Kalekuri Prasad (25 October 1964 – 17 May 2013) was a Telugu poet, writer, literary critic, and dalit revolutionary activist.

==Life==
Kalekuri Prasad was born on October 25, 1962 in Kanchikacherla village, Krishna district, Andhra Pradesh to Lalita Sarojini and Srinivasa Rao. His parents were teachers in a missionary school.

Kalekuri completed his primary and high school education in Eluru and Kanchikacherla. He then went to Guntur Andhra Christian College (AC College) in the early 1980s where he became involved in dalit activism.

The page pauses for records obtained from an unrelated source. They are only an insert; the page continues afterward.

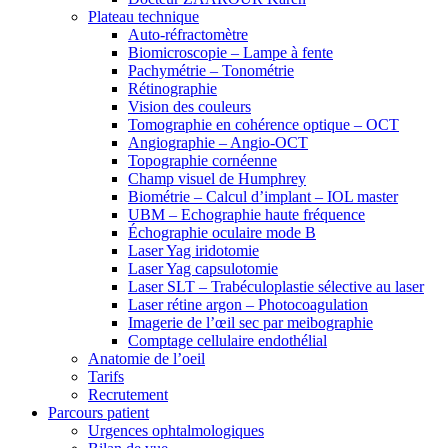
Plateau technique
Auto-réfractomètre
Biomicroscopie – Lampe à fente
Pachymétrie – Tonométrie
Rétinographie
Vision des couleurs
Tomographie en cohérence optique – OCT
Angiographie – Angio-OCT
Topographie cornéenne
Champ visuel de Humphrey
Biométrie – Calcul d’implant – IOL master
UBM – Echographie haute fréquence
Échographie oculaire mode B
Laser Yag iridotomie
Laser Yag capsulotomie
Laser SLT – Trabéculoplastie sélective au laser
Laser rétine argon – Photocoagulation
Imagerie de l’œil sec par meibographie
Comptage cellulaire endothélial
Anatomie de l’oeil
Tarifs
Recrutement
Parcours patient
Urgences ophtalmologiques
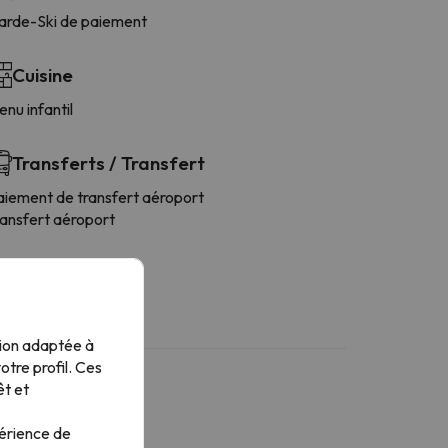
arde-Ski de paiement
Cuisine
nu infantil
Transferts / Transfert
aiement de transfert aéroport
ransfert aéroport
tion adaptée à
tre profil. Ces
êt et
périence de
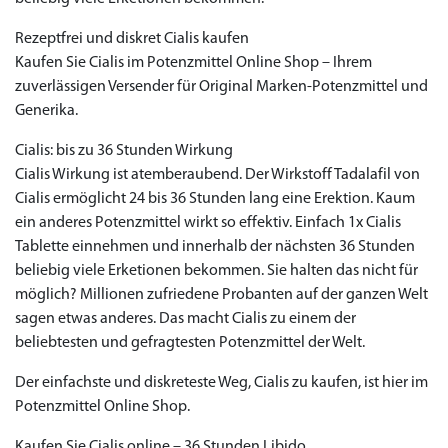
Rezeptfrei und diskret Cialis kaufen
Kaufen Sie Cialis im Potenzmittel Online Shop – Ihrem
zuverlässigen Versender für Original Marken-Potenzmittel und
Generika.
Cialis: bis zu 36 Stunden Wirkung
Cialis Wirkung ist atemberaubend. Der Wirkstoff Tadalafil von
Cialis ermöglicht 24 bis 36 Stunden lang eine Erektion. Kaum
ein anderes Potenzmittel wirkt so effektiv. Einfach 1x Cialis
Tablette einnehmen und innerhalb der nächsten 36 Stunden
beliebig viele Erketionen bekommen. Sie halten das nicht für
möglich? Millionen zufriedene Probanten auf der ganzen Welt
sagen etwas anderes. Das macht Cialis zu einem der
beliebtesten und gefragtesten Potenzmittel der Welt.
Der einfachste und diskreteste Weg, Cialis zu kaufen, ist hier im
Potenzmittel Online Shop.
Kaufen Sie Cialis online – 36 Stunden Libido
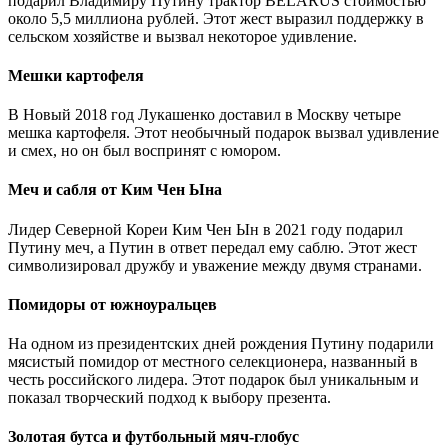
подарил Владимиру Путину трактор BELARUS стоимостью
около 5,5 миллиона рублей. Этот жест выразил поддержку в
сельском хозяйстве и вызвал некоторое удивление.
Мешки картофеля
В Новый 2018 год Лукашенко доставил в Москву четыре
мешка картофеля. Этот необычный подарок вызвал удивление
и смех, но он был воспринят с юмором.
Меч и сабля от Ким Чен Ына
Лидер Северной Кореи Ким Чен Ын в 2021 году подарил
Путину меч, а Путин в ответ передал ему саблю. Этот жест
символизировал дружбу и уважение между двумя странами.
Помидоры от южноуральцев
На одном из президентских дней рождения Путину подарили
мясистый помидор от местного селекционера, названный в
честь российского лидера. Этот подарок был уникальным и
показал творческий подход к выбору презента.
Золотая бутса и футбольный мяч-глобус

==Dalit movement in Andhra Pradesh==
Prasad worked in Jananatyamandali, Virsam, and former member of People's War Group. He actively participated in the Dalit movement at the time of the Chundur Massacre/Tsundur massacre (1991), Karamchedu massacre (17 July 1985), along with Bojja Tharakam, K.G. Satyamurthi, and others. He participated in the World Conference against Racism 2001, Racial Discrimination, Xenophobia and Related Tolerance (WCAR), which was organised by the United Nations in Durban from 31 August to 8 September. He contested from the Nandigama Assembly constituency in 1994 Elections from the Bahujan Samaj Party and secured 1,467 votes.

==Works==
Prasad's songs have been used in films. He edited magazines. He translated 70 books from English to Telugu including the works The End of Imagination (1998) and The God of Small Things by Arundhati Roy. He wrote in Telugu "Andhra Pradesh lo Dalitulu". He used Yuvaka as pen name for his poems.

=== Books ===

- Dalit Literature (1962 – 2003)
- Dalita Kiranalu
- Dalit Movement – Dalit Literary Movement
- Dalita Hakkula Nigha
- Andhra Pradesh Dalits
- For a Fistful of Self Respect
- Untouchable Love (Antaraani Prema)

=== Translations ===

- Swami Dharma Theertha – The Menace of Hindu Imperialism (1998)
- Arundhati Roy – The End of Imagination (1998); The God of Small Things
- Kishore Shantabai Kale – Against All Odds
- Primo Levi – If This Is a Man (as Khaidi Number 174517)
- Mahasweta Devi – Choli ke Peeche, Paalatalli, Rudali
- Khalil Gibran – Selected poetry
- Vandana Shiva, Utsa Patnaik, Krishna Kumar, Palagummi Sainath, KS Chalam – Various essays
- John Holt – How Children Learn (co-translated with V. Srihari and Sunkara Ramachandra Rao)
- A.G. Noorani – Islam–Jihad
- Che Guevara – Revolutionary Politics (with Safdar Ahmed and Gudipudi Vijaya Rao)
- Basheer – Short stories

=== Songs ===
- Karma Bhumilo Pusina O Puvva
- Bhumiki Pachani Rangesinattu
- Chinni Chinni Asalanni

==Death==
Kalekuri Prasad died on 17 May 2013 at Ongole, Ambedkar Bhavan.